READING PASSAGE:
--- Start ---

Delisi Friday [00:07:56]:
And now that potential new client that would have been rejected and now doesn't know where to go is warm transferred to someone who can help. And now that warm transfer creates a referral relationship with another firm. And that's where you can start your referral network by coming up with a list of those firms you send your rejected cases to because it's just not a right fit for you, but it's a right fit for them. That costs $0. Everyone can do that. The next step would be a smaller budget and saying at the very least, every single person should be sending a happy birthday card to a current and a former client. I talk about Handwritten all the time because you can create an account with Handwritten, upload all of your clients.
Darren Wurz [00:08:48]:
Oh yeah.

--- End ---

ENTRIES:
--- Start ---

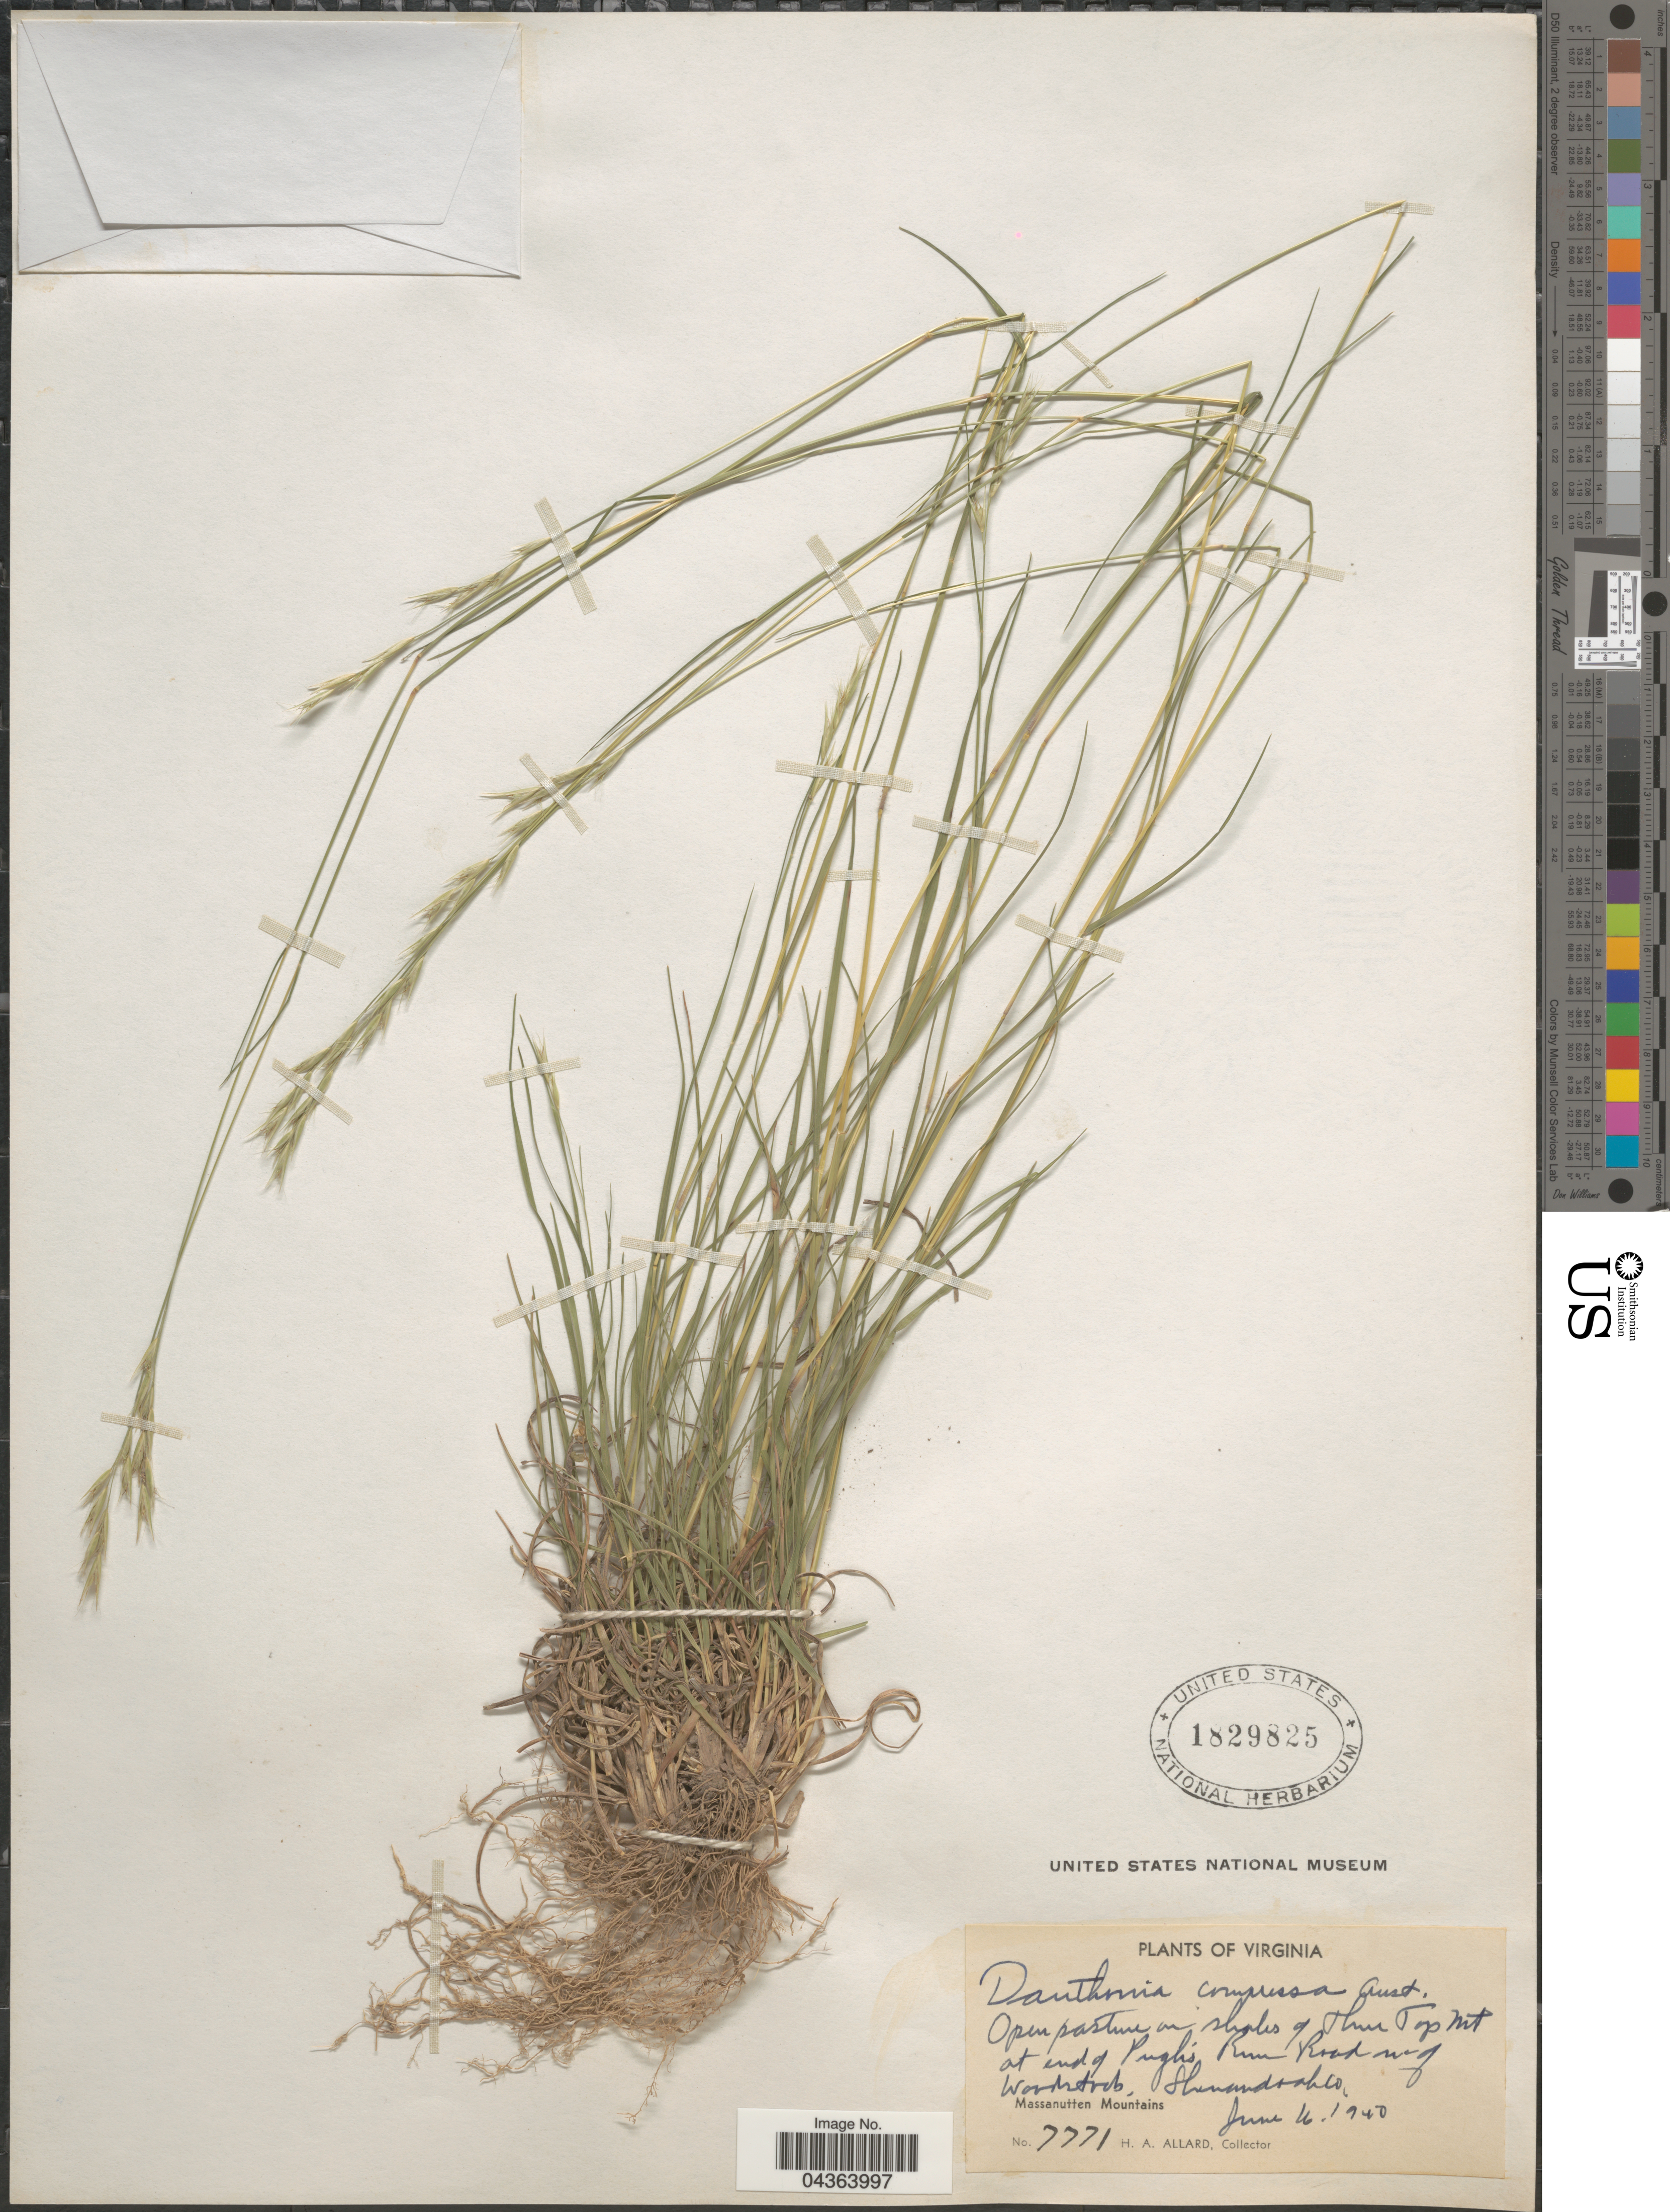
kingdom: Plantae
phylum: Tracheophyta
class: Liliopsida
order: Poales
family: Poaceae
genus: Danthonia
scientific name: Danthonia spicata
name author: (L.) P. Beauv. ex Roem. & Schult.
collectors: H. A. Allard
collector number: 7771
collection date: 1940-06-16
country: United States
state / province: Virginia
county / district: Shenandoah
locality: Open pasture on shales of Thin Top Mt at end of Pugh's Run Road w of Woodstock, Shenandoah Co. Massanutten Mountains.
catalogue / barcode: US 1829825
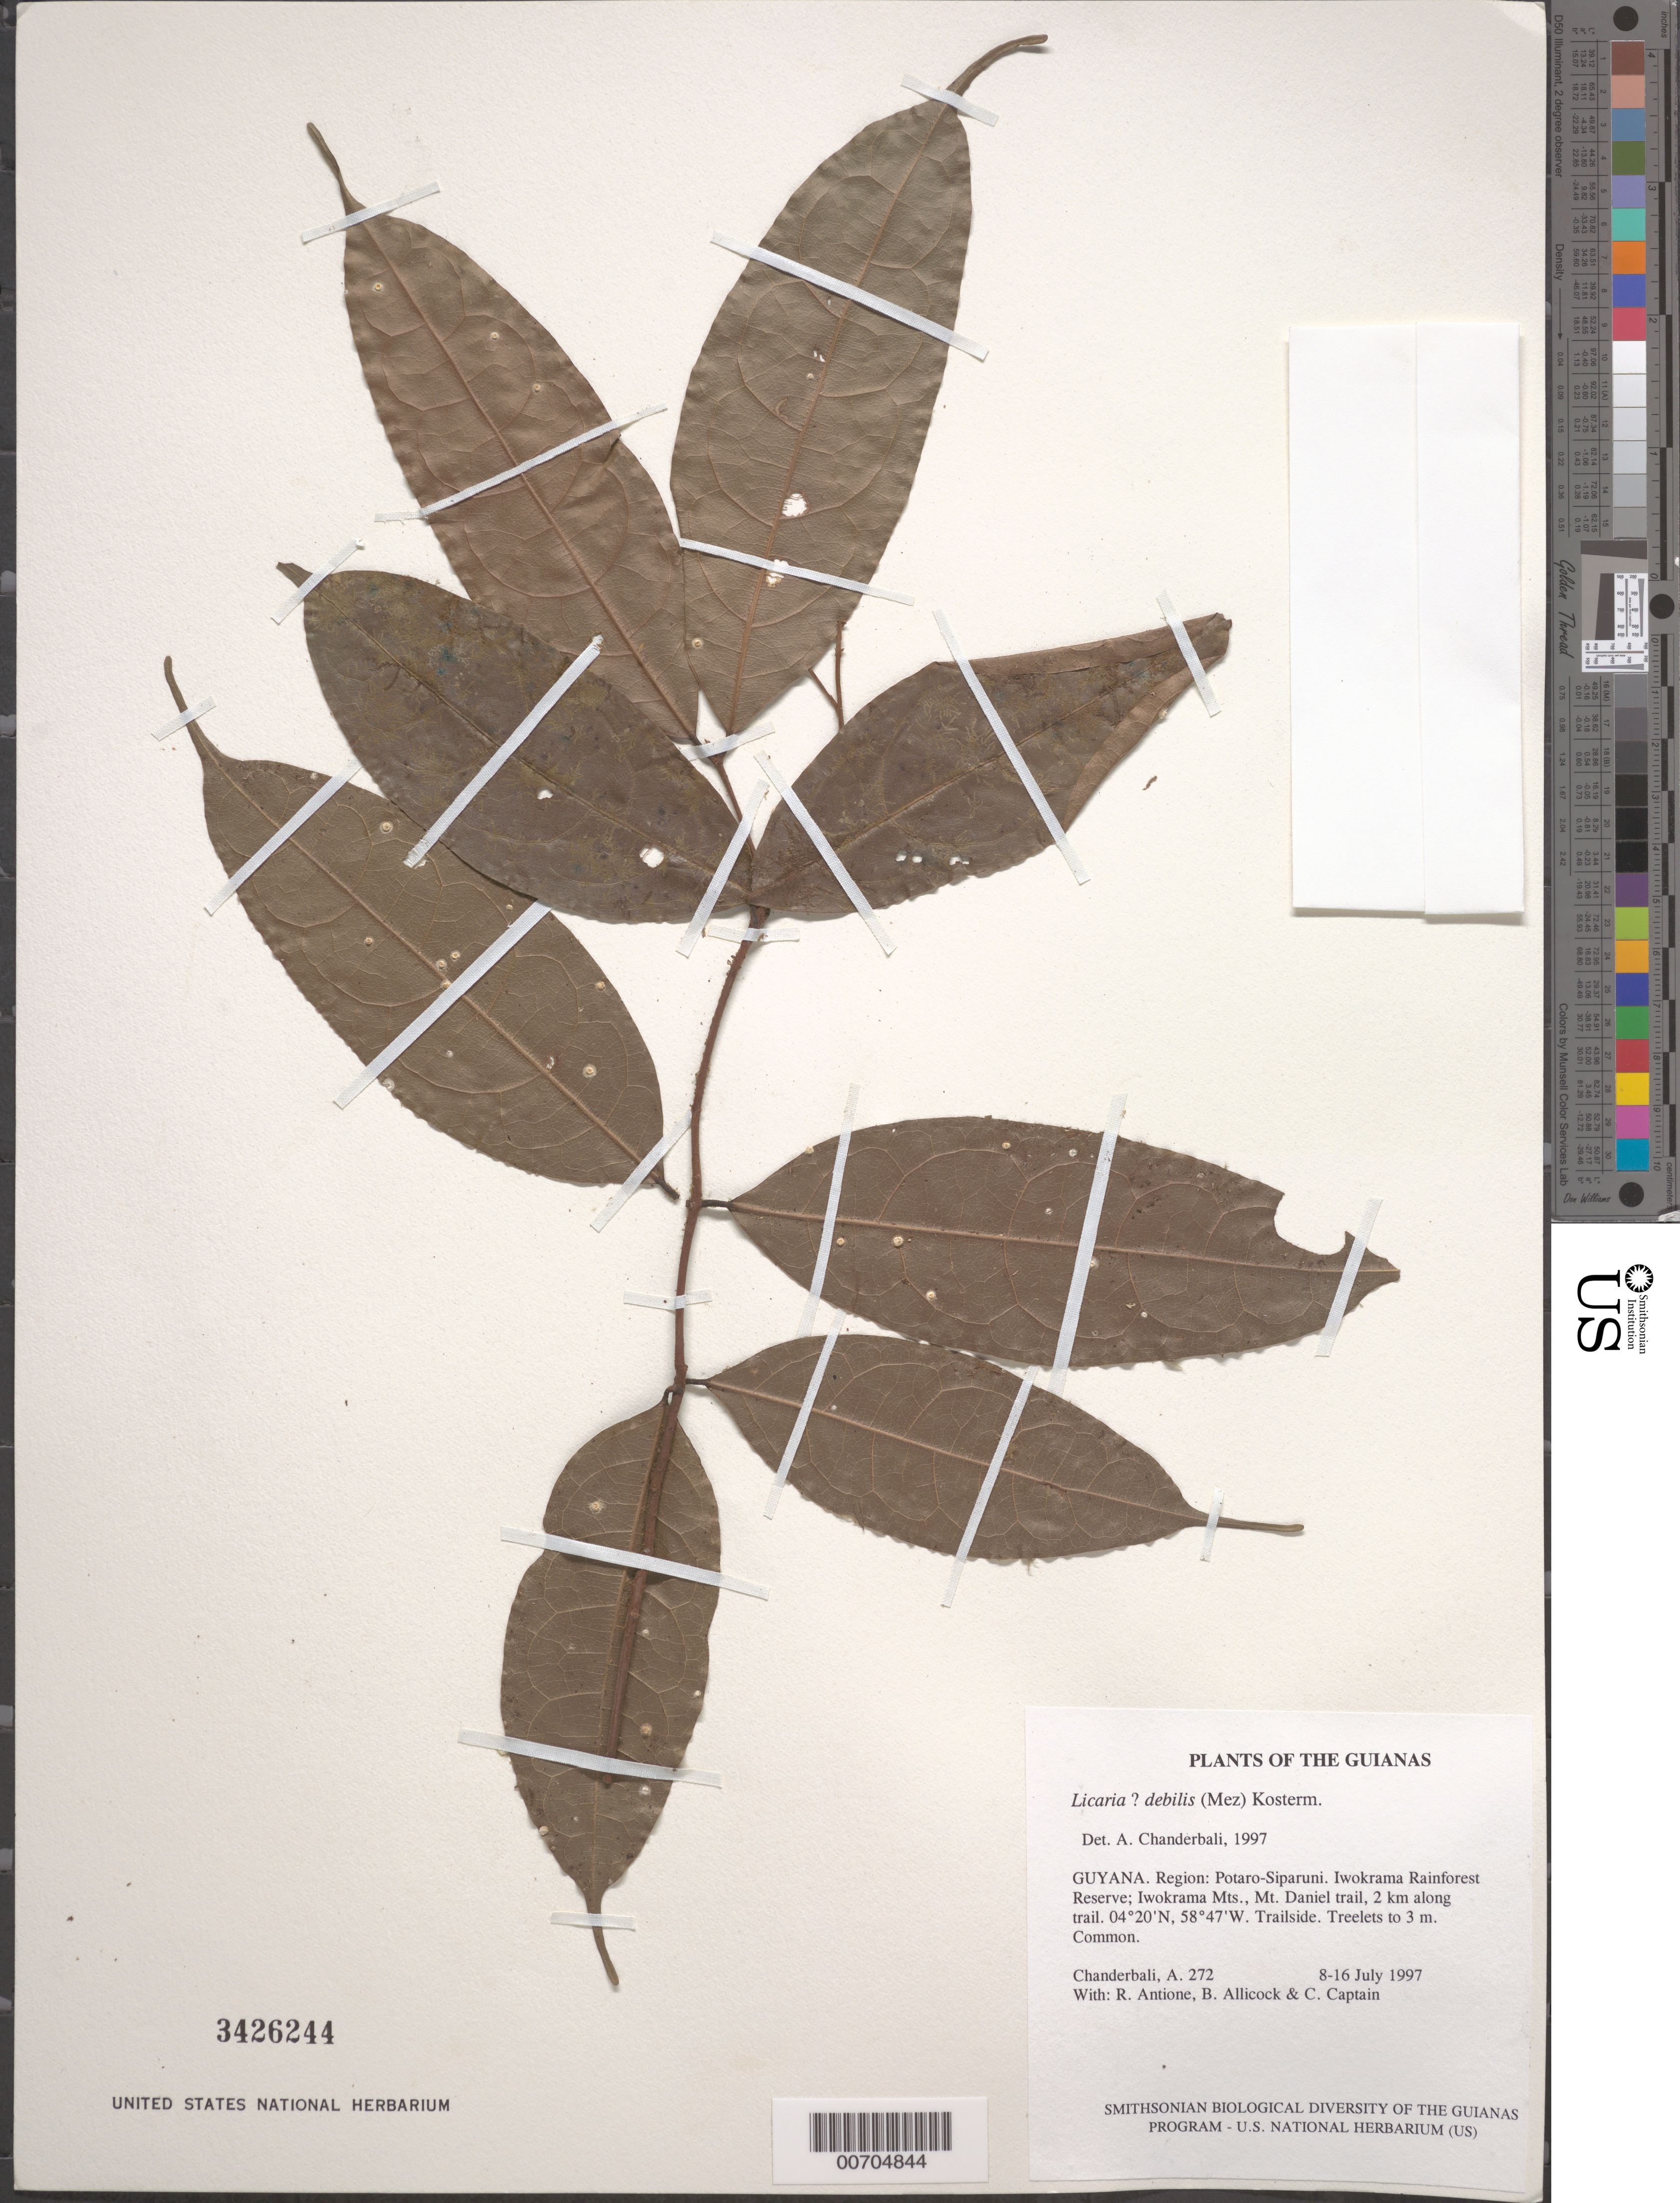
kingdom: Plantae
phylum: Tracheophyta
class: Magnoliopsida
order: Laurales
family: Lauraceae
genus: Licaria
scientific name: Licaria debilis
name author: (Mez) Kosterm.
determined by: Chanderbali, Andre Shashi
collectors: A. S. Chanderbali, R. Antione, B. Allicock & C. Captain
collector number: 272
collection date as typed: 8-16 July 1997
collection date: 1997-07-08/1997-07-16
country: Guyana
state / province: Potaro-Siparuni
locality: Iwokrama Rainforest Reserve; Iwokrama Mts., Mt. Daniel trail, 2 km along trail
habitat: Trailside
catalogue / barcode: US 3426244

--- End ---

WHAT IS ASKED: Continue the referral-network transcript above, starting right after its final line.

RESPONSE TO THE TASK:
Delisi Friday [00:08:49]:
And you can set up something called a campaign. And then Handwritten sends all of those cards out for you. You set it and forget it. It takes maybe an hour to do unless you need time creating the list and it's done. Um, I have an affiliate link and a code if anyone wants a discount because I do get 10% off that I can share with everyone. But yeah, that is— let's say it's like $3.50 a card. But think about it, that $3.50 a card is a card you don't have to print, you don't have to sign, you don't have to stuff, you don't have to put postage, you don't have to remember. There are so many like things that can happen that could prevent you from getting that out.
Delisi Friday [00:09:35]:
And it also means your office isn't having to go to the post office each month and your office isn't having to say, okay, Darren, here are the birthday cards you need to sign this month. Because handwritten can do it for you with a real pen. And so small budget, at the very least, I'm recommending they do birthday cards to their clients because honestly, when's the last time you got a birthday card? No one sends me birthday cards, not even my mom. My mom doesn't even call me on my birthday. My mom sends me a text. I have to tell her, Mom, that's unacceptable. That's unacceptable. So send a birthday card.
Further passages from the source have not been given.